» Task directions
Echo back, word for word, the part of the entries below that runs from the very start through the line containing "variables, classify each", with both ends included.

» Data for this task
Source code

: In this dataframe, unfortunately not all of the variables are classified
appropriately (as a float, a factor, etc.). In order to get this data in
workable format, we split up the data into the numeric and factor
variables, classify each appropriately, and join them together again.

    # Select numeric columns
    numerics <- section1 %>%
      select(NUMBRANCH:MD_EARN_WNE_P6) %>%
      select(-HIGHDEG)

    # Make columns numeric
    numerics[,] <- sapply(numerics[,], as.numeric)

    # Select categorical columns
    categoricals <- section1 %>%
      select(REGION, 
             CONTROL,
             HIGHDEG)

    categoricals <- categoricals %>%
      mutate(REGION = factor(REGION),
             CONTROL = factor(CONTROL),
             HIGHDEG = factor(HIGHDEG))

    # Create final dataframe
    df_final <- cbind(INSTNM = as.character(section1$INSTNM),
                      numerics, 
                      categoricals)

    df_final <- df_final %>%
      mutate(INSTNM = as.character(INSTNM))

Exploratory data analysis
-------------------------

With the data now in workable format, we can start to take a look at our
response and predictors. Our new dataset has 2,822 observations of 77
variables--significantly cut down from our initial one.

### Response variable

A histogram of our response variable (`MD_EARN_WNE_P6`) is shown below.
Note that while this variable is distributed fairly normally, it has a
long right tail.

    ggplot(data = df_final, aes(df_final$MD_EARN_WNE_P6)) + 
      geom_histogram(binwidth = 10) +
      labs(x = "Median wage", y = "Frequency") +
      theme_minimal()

» Written answer
Source code

: In this dataframe, unfortunately not all of the variables are classified
appropriately (as a float, a factor, etc.). In order to get this data in
workable format, we split up the data into the numeric and factor
variables, classify each appropriately, and join them together again.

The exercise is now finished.